• HOW TO COMPLETE THIS TASK:
In the likelihood function documentation, what does a False value in y_is_detected indicate about a point?

• DOCUMENT EXTRACT:
::::
Find the indices which convert the samples produced by the MCMC to the order required for the optimiser

Args:

labels (list):: List of label names in the order produced by the MCMC
ngauss (int, default = 1):: The number of Gaussians to use in the GMM prior. Only used if method=’gmm’
method (str, default=’mnr’):: The name of the likelihood method to use (‘mnr’, ‘gmm’, ‘unif’ or ‘prof’). See roxy.likelihoods for more information.
gmm_prior (string, default=’hierarchical’):: If method=’gmm’, this decides what prior to put on the GMM componenents. If ‘uniform’, then the mean and widths have a uniform prior, and if ‘hierarchical’ mu and w^2 have a Normal and Inverse Gamma prior, respectively.
infer_intrinsic (bool, default=True):: Whether to infer the intrinsic scatter in the y direction

Returns:

param_idx (list):: The indices which convert the order of parameters from the MCMC to that expected by the optimiser
param_names (list):: The names of the parameters in the order expected by the optimiser

negloglike(theta, xobs, yobs, errors, y_is_detected=[], sig=0.0, mu_gauss=0.0, w_gauss=1.0, weights_gauss=1.0, method='mnr', covmat=False, test_prior=True, include_logdet=True)[source]

Computes the negative log-likelihood under the assumption of an uncorrelated (correlated) Gaussian likelihood if covmat is False (True), using the likelihood specififed by ‘method’.

Args:

theta (jnp.ndarray):: The parameters of the function to use
xobs (jnp.ndarray):: The observed x values
yobs (jnp.ndarray):: The observed y values
errors (jnp.ndarray):: If covmat=False, then this is [xerr, yerr], giving the error on the observed x and y values. Otherwise, this is the covariance matrix in the order (x, y)
y_is_detected (jnp.ndarray):: A boolean array of the same length as xobs and yobs, giving whether each point is a detection (True) or an upper limit (False)
sig (float, default=0.):: The intrinsic scatter, which is added in quadrature with yerr
mu_gauss (float or jnp.ndarray, default=0.):: The mean of the Gaussian prior on the true x positions (only used if method=’mnr’ or ‘gmm’). If using ‘mnr’ and this is an array, only the first mean is used.
::::
• RECORD SET:
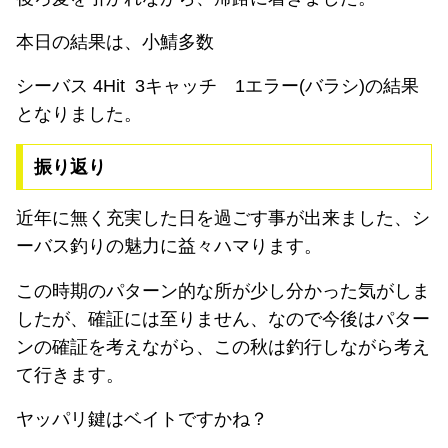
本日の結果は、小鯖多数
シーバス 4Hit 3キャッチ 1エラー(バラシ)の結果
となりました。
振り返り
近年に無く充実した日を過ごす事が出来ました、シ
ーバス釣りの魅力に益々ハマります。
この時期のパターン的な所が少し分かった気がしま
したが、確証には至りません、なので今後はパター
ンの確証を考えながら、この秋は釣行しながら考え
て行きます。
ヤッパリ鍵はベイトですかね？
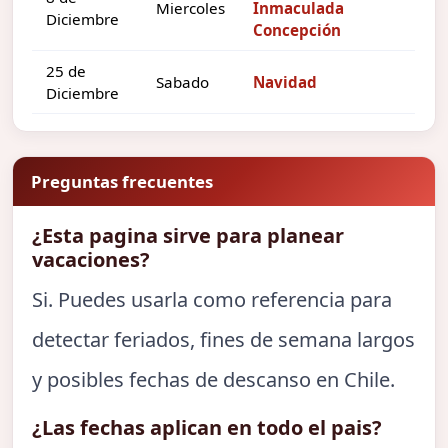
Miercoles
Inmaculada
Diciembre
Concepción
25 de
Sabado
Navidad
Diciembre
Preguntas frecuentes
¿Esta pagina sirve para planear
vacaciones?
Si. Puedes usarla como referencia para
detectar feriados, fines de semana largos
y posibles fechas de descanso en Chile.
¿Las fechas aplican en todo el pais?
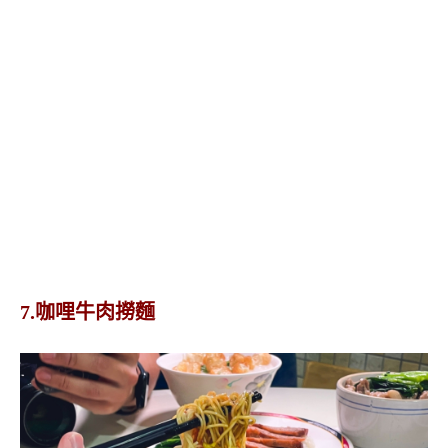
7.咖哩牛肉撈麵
::::
• RESULT OF THIS TASK:
The point is an upper limit.